The Schneider family runs through its troubles.
Alex and Jamie Schneider are 24-year-old identical twins from Great Neck, New York. They are both nonverbal and require round-the-clock care, but on Monday, they’ll be among those running the 119th Boston Marathon, after a year away.
Their father, Allan, will run with them. He started running with Jamie years ago, after he received a multiple sclerosis diagnosis.
His wife, Robyn, started running shorter distances with Jamie after enduring chemotherapy for an aggressive breast cancer. She recently completed her first half marathon, and has written a book about her family’s experiences, Silent Running: Our Family’s Journey to the Finish Line with Autism.
Robyn and Allan, who have been together for 30 years, received news of how severe the autism was when the twins were 5 years old.
“They’re very low on the spectrum,’’ Robyn recently told Boston.com. “Our sons will be dependent, but [running] gets them out into the world, and it’s a wonderful feeling.’’
Alex is particularly fast. His personal best is a hair under 3 hours and 27 minutes. Jamie’s best time is just over six hours.
Theirs wasn’t a running family – until they made it one.
Prior to discovering the twins’ passion for running, Robyn said she and her husband had “no experience at all’’ with racing. But running has proven therapeutic.
Not only does it mean quality time together, she says: It has also helped Allan’s MS symptoms.
Asked for any running memories that stick out, she laughed. In the marathon two years ago, she said, he and her husband were running together.
“They stopped at one of the hydration stops,’’ Robyn said, “and there was water and Gatorade in different cups on the table, and one special cup in the middle of the table.’’
That cup belonged to Olympic marathon runner and U.S. half-marathon record holder Ryan Hall.

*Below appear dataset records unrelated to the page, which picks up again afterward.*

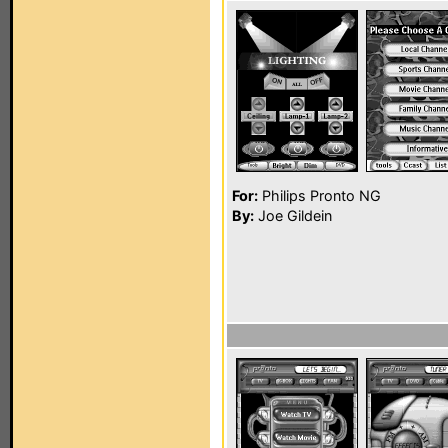
For:
Philips Pronto NG
By:
Joe Gildein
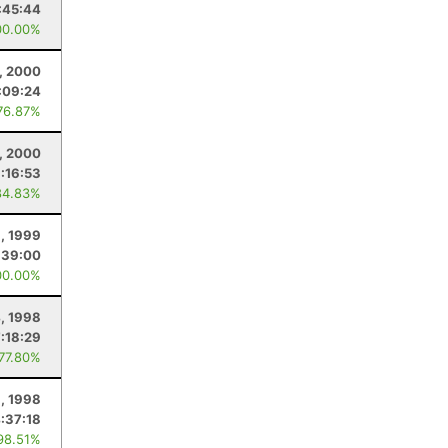
:45:44
00.00%
, 2000
:09:24
76.87%
5, 2000
:16:53
84.83%
, 1999
:39:00
00.00%
4, 1998
7:18:29
 77.80%
1, 1998
:37:18
98.51%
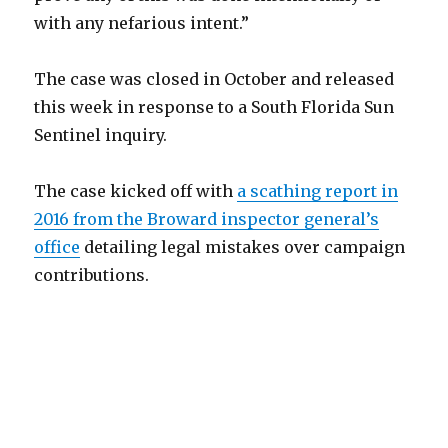
with any nefarious intent.”
The case was closed in October and released
this week in response to a South Florida Sun
Sentinel inquiry.
The case kicked off with
a scathing report in
2016 from the Broward inspector general’s
office
detailing legal mistakes over campaign
contributions.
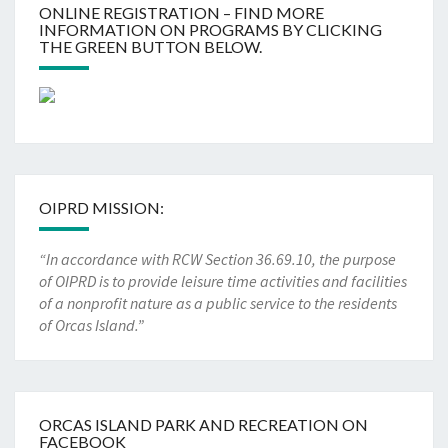
ONLINE REGISTRATION – FIND MORE
INFORMATION ON PROGRAMS BY CLICKING
THE GREEN BUTTON BELOW.
OIPRD MISSION:
“In accordance with RCW Section 36.69.10, the purpose
of OIPRD is to provide leisure time activities and facilities
of a nonprofit nature as a public service to the residents
of Orcas Island.”
ORCAS ISLAND PARK AND RECREATION ON
FACEBOOK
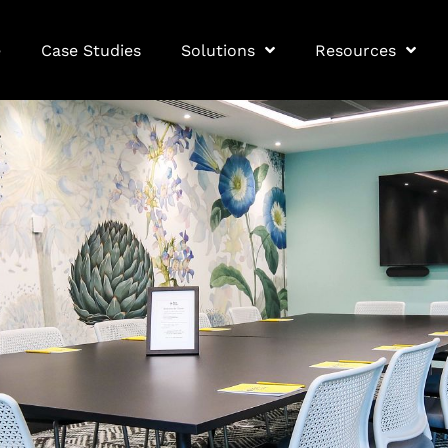
e
Case Studies
Solutions
Resources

“My husband caught my son and grabbed it before he could drink it,’’ she said.
The story made it into the book, which details the struggles and triumphs of dealing with the twins, as well as the couple’s battles with MS and cancer.
Robyn got a chance to tell Hall her son’s story in person, and they shared a laugh. He wrote a blurb for the book’s back cover.
For all the good that running has done the family, the 2013 bombing nearly undid Jamie’s progress, Robyn said.
Alex finished the race before the bombing, but Jamie was among runners who had to stop at mile 22. He was severely traumatized, his mother says, and was unable to lace up his running shoes for three months.
She’s confident Jamie will successfully complete the race Monday. “Seeing him interact and get high fives and smiles from the runners, and for people to see that he can do it and be out in the world, it means so much,’’ Robyn says.
She says Alex uses his obsessive-compulsive tendencies to his advantage as a runner. When he runs, she says, he is far less social than his brother, choosing instead to focus on the task at hand.
“He’s getting there as fast as he can,’’ Robyn says.